有的終於記起,名不見經傳的黑騎團曾經殺入功德榜第十名。
這份成績不算耀眼,但也算是比較突出了。
“那時候才只有三道仙瀑,我就帶着黑騎團迅速離開此地,爲什麼?”梁山環顧左右。
五百多來自六大福地的精英沉默。
“太誘人了。”說着,梁山張開雙臂,深深吸一口氣,顯露出癡醉的模樣。
這傢伙想說什麼?饒豔芳心道,咬緊小銀牙,她看不得梁山這副做派,他以爲他是誰?
讓五百多六大福地的經營乖乖聽他訓話?他感覺不要太好了。
“這裡堪比洞天福地,在這裡修行,比過去可能要快許多,而這就是誘惑。”梁山說着,走動起來,整個身心散發着難以言表的氣質,“而誘惑又是什麼?就是心魔!”說到後面,梁山聲調陡然拔高,所有人心裡都是一驚。

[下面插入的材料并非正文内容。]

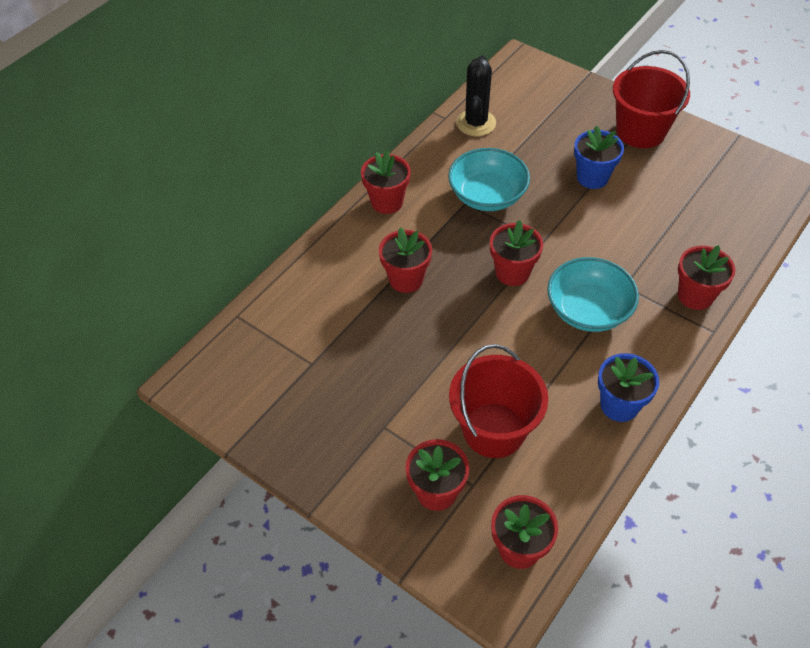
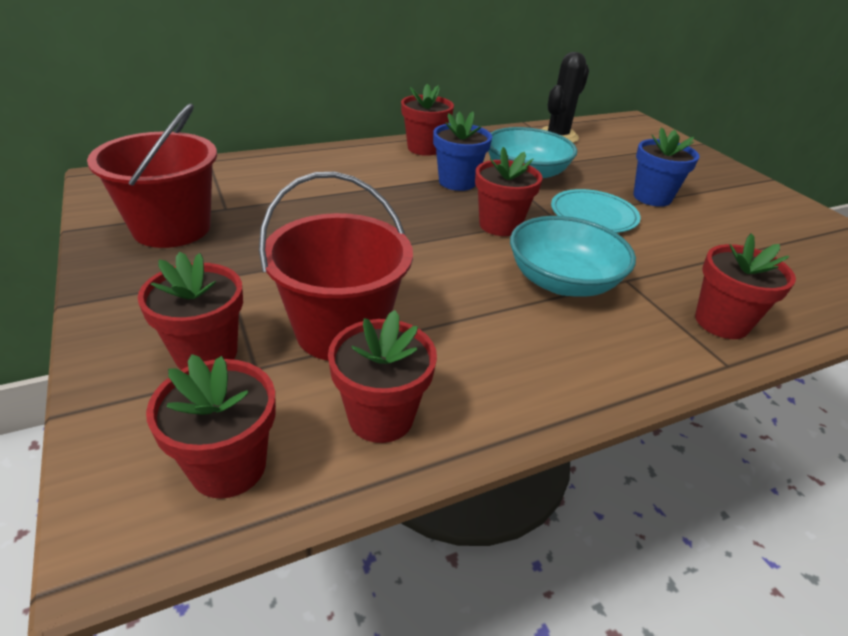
camera: 25 degrees right, 15 degrees down
(406, 279) = (385, 192): red flower pot -> red flower pot (381, 417)
(565, 223) = (593, 215): none -> turquoise plate
(619, 405) = (528, 379): blue flower pot -> blue flower pot (457, 182)
(640, 131) = (733, 188): red bucket -> red bucket (172, 228)

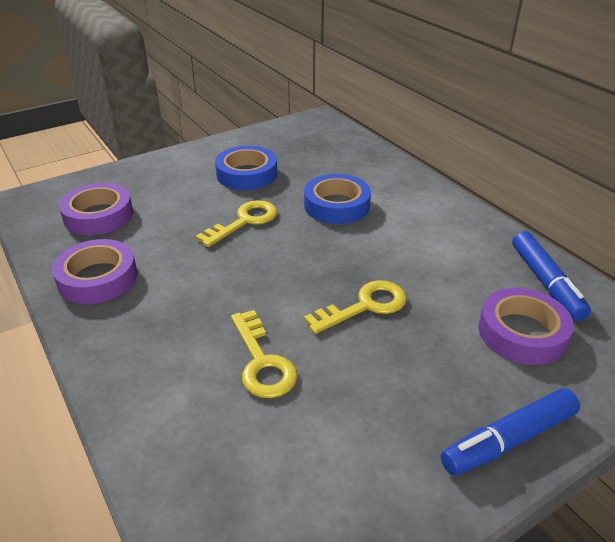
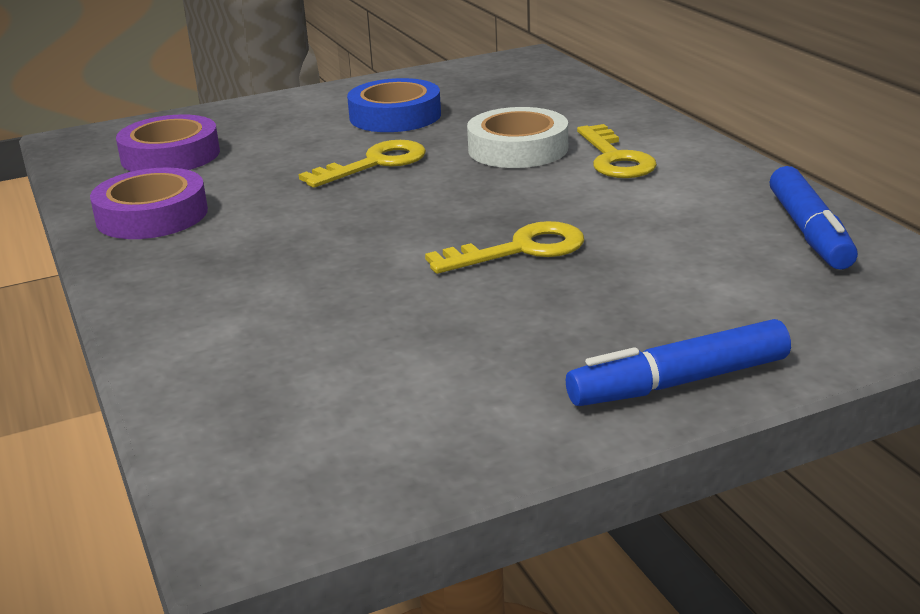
camera: 10 degrees right, 10 degrees down
(262, 362) = (352, 299): yellow key -> yellow key (615, 159)
(336, 205) = (518, 149): blue tape -> white tape
(522, 332) = (747, 281): purple tape -> none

“你們該想的是接下來會面臨什麼?”梁山擡手指了指腦袋,那意思是開動腦筋。
饒豔芳無端的臉一紅,她覺得梁山這是在說她蠢。
“你們中有的可能會被吃掉、吞掉,最後化作一泡屎留在這片草地上;有的可能爲奴爲婢,爲主人洗腳爲主人搓澡,有時候還有暖牀;有的可能被長期圈養起來,就像是妖獸一般洗白白一絲不掛的供那些魔族大人們觀賞;有的會當作角鬥士,看你們兩個兩個捉對廝殺取樂,嗯,大概就是這樣了。”梁山點着頭,臉上居然露出一副很是嚮往的神情。
饒豔芳的頭皮陣陣發麻。
作爲一個高高在上的聖女,然後爲奴爲婢女,甚至還要被迫做一些不堪入目的事,再當着她昔日下屬的面,這可比殺了她還要難受。
“這個時候,你們不禁就會想,教派難道不會管我們嗎?難道就這樣放任我們被魔衆們折磨摧殘嗎?”
梁山的話讓衆人心頭燃起一絲希望,是啊,教派不會對他們置之不理的。
梁山搖了搖頭,道,“當然不會!”
這句話終於成功地抓住所有人的注意力,所有人都望向梁山。
“然而,他們又能做什麼?傾盡全力殺進來?”梁山故意停頓了一下,觀察衆人的神色,一部分人神情開始有所異動。
梁山搖了搖頭,道:“這怎麼可能?”
“你想說什麼就說什麼,磨嘰什麼?”一個聖子大聲喝道,“我們什麼場面沒見過,要殺要剮隨便!”
“哎呀,這位仁兄很是霸氣,我梁山伯就是佩服這樣的硬漢,但是,活着就有希望不是,所以,我們首先還是要活下去,不知道我說的對不對?”
梁山目光銳利,所及之人,大多垂下雙目,或是默認,或是不屑。
梁山笑了笑,道:“我與魔王羽釋天也見過幾面,也算是有些認識,在下不才,願意爲諸位說項,早日返回教派。”說着梁山拱了拱手,道,“此次挫折,未必是禍,如果能回到教派,汲取教訓,百尺竿頭再進一步也未可知。”
聽衆有的聽到前面,什麼?你跟魔王羽釋天有交情?扯淡吧。
有的聽衆聽到後面,卻覺得梁山說的在理,受到挫折並不可怕,可怕的是從此萎靡不振。